Nach Artikel 94 Verfassung von Berlin prüft der Rechnungshof die Rechnungen sowie die Wirtschaftlichkeit und Ordnungsmäßigkeit der gesamten Haushalts- und Wirtschaftsführung Berlins. Er berichtet darüber jährlich dem Abgeordnetenhaus und unterrichtet gleichzeitig den Senat. Soweit ein entsprechender Prüfauftrag besteht, prüft auch die Zentrale Revision zur Korruptionsbekämpfung (ZRK) die Rechtmäßigkeit und Wirtschaftlichkeit der Aufgabenerfüllung. Ihr sind Rechnungshofberichte und Mitteilungen an den Rechnungshof vorzulegen.
Ist dem Land Berlin durch eine fehlerhaft durchgeführte Wirtschaftlichkeitsuntersuchung ein finanzieller Schaden entstanden, entscheidet die Leiterin der Serviceeinheit Personal und Finanzen über die Geltendmachung von Schadenersatzansprüchen gegen die verursachende Dienstkraft. Diese entscheidet auch über arbeits- oder dienstrechtliche Maßnahmen bei anderen Verletzungen von Dienstpflichten.

Zu 15.
Erkenntnisse dazu, wie die Senatsverwaltungen in diesem Kontext handeln, liegen nicht vor. Weder die Landeshaushaltsordnung selber noch deren Ausführungsvorschriften geben hierzu verbindliche Vorgaben. Bei der Vorbereitung, Planung und Durchführung von Baumaßnahmen existiert z. B. ein sogenannter Leitfaden für Wirtschaftlichkeitsuntersuchungen als Anlage zur ABau (Allgemeine Anweisung für die Vorbereitung und Durchführung von Bauaufgaben Berlins). In der ABau finden sich zudem an diversen Stellen Ausführungen zur Durchführung von Wirtschaftlichkeitsuntersuchungen.
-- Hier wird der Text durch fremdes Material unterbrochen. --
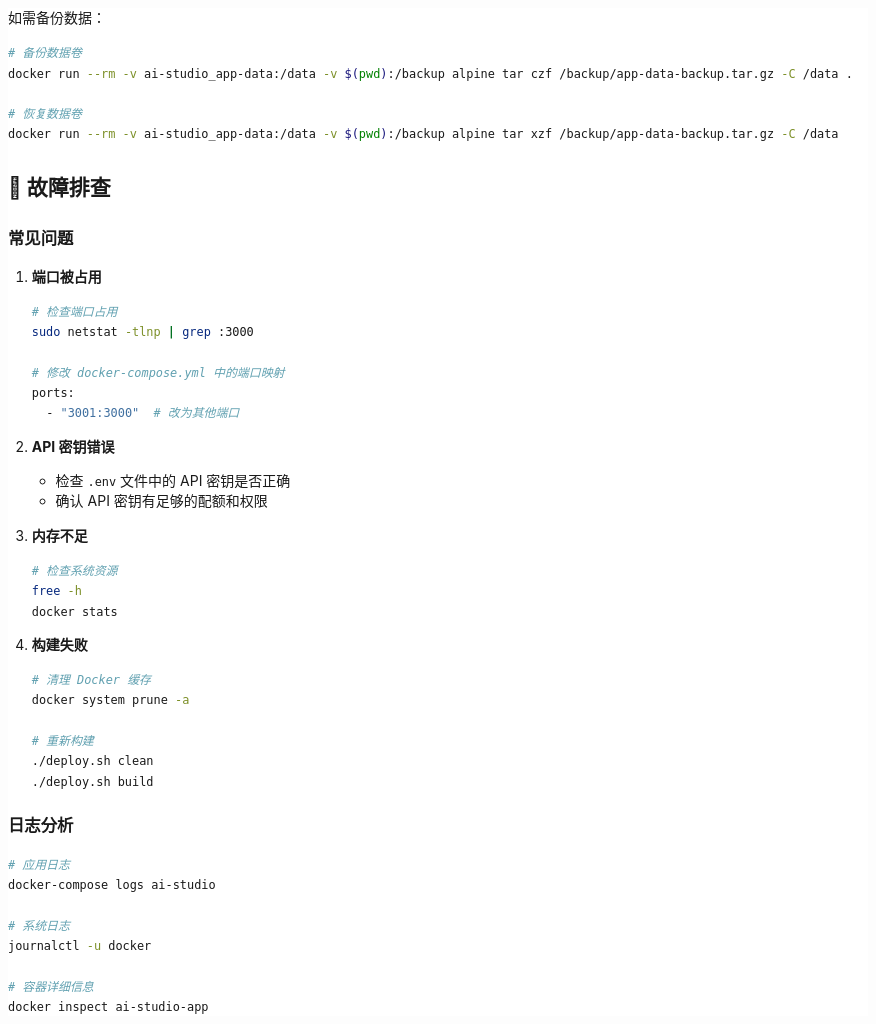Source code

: 如需备份数据：

```bash
# 备份数据卷
docker run --rm -v ai-studio_app-data:/data -v $(pwd):/backup alpine tar czf /backup/app-data-backup.tar.gz -C /data .

# 恢复数据卷
docker run --rm -v ai-studio_app-data:/data -v $(pwd):/backup alpine tar xzf /backup/app-data-backup.tar.gz -C /data
```

## 🐛 故障排查

### 常见问题

1. **端口被占用**
   ```bash
   # 检查端口占用
   sudo netstat -tlnp | grep :3000
   
   # 修改 docker-compose.yml 中的端口映射
   ports:
     - "3001:3000"  # 改为其他端口
   ```

2. **API 密钥错误**
   - 检查 `.env` 文件中的 API 密钥是否正确
   - 确认 API 密钥有足够的配额和权限

3. **内存不足**
   ```bash
   # 检查系统资源
   free -h
   docker stats
   ```

4. **构建失败**
   ```bash
   # 清理 Docker 缓存
   docker system prune -a
   
   # 重新构建
   ./deploy.sh clean
   ./deploy.sh build
   ```

### 日志分析

```bash
# 应用日志
docker-compose logs ai-studio

# 系统日志
journalctl -u docker

# 容器详细信息
docker inspect ai-studio-app
```
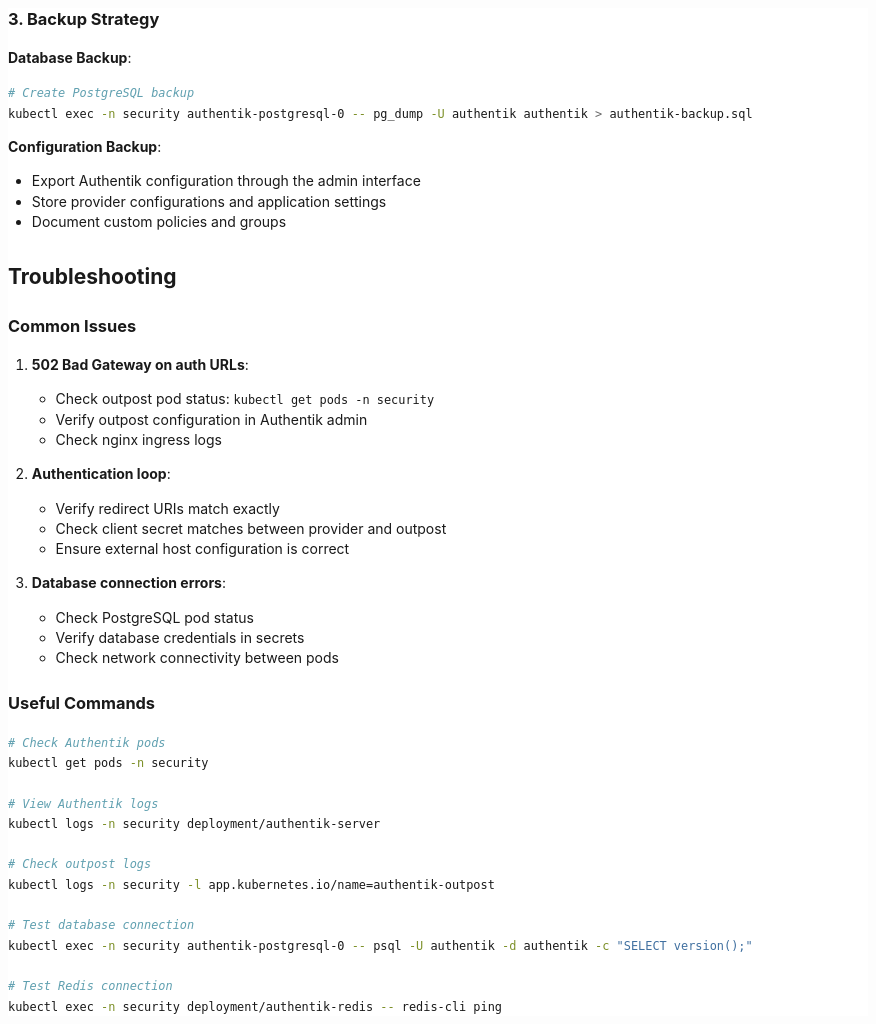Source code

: ### 3. Backup Strategy

**Database Backup**:
```bash
# Create PostgreSQL backup
kubectl exec -n security authentik-postgresql-0 -- pg_dump -U authentik authentik > authentik-backup.sql
```

**Configuration Backup**:
- Export Authentik configuration through the admin interface
- Store provider configurations and application settings
- Document custom policies and groups

## Troubleshooting

### Common Issues

1. **502 Bad Gateway on auth URLs**:
   - Check outpost pod status: `kubectl get pods -n security`
   - Verify outpost configuration in Authentik admin
   - Check nginx ingress logs

2. **Authentication loop**:
   - Verify redirect URIs match exactly
   - Check client secret matches between provider and outpost
   - Ensure external host configuration is correct

3. **Database connection errors**:
   - Check PostgreSQL pod status
   - Verify database credentials in secrets
   - Check network connectivity between pods

### Useful Commands

```bash
# Check Authentik pods
kubectl get pods -n security

# View Authentik logs
kubectl logs -n security deployment/authentik-server

# Check outpost logs
kubectl logs -n security -l app.kubernetes.io/name=authentik-outpost

# Test database connection
kubectl exec -n security authentik-postgresql-0 -- psql -U authentik -d authentik -c "SELECT version();"

# Test Redis connection
kubectl exec -n security deployment/authentik-redis -- redis-cli ping
```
Davon losgelöst sind Wirtschaftlichkeitsuntersuchungen nie „objektiv“, sondern immer „subjektiv“, da insbesondere Aussagen über zukünftige Kosten- und Zinsentwicklungen immer nur Annahmen/Schätzungen sein können. Auch die Gewichtung der Aspekte, die nicht in Geld ausgedrückt werden können, ist stets subjektiv. Gerade deshalb ist es wichtig, Annahmen zu treffen, deren Grundlage zu benennen und gegebenenfalls mit am Projekt beteiligten Personen abzustimmen.
Es kommt bei der Wirtschaftlichkeitsbetrachtung nicht auf übertriebene Genauigkeit an. Bei Unsicherheiten über die Richtigkeit bestimmter Annahmen oder bei Ergebnissen, die nah beieinanderliegen, wird die Schwankungsbreite mit veränderten Rahmenwerten gegengerechnet.
Durch eine solche „Sensibilitätsprüfung“ kann festgestellt werden, ob und wie veränderte Annahmen das Ergebnis verändern. Darüber hinaus bedürfen, getroffene Entscheidungen im Verlauf des Projektes und bei dessen Abschluss einer Überprüfung, ob die ihnen zugrunde gelegten Annahmen noch zutreffen, ob die
damit verbundenen Aussagen zur Wirtschaftlichkeit noch Bestand haben bzw. ob gegengesteuert werden muss.
Im Ergebnis kann es nur dann eine „falsche“ Entscheidung geben, wenn offensichtlich sachfremde Erwägungen zugrunde gelegt wurden bzw. überhaupt keine Wirtschaftlichkeitsbetrachtungen durchgeführt wurden. Im Bereich des Hochbaus werden z. B. die Planungsunterlagen dahingehend geprüft, ob eine Wirtschaftlichkeitsbetrachtung durchgeführt worden ist.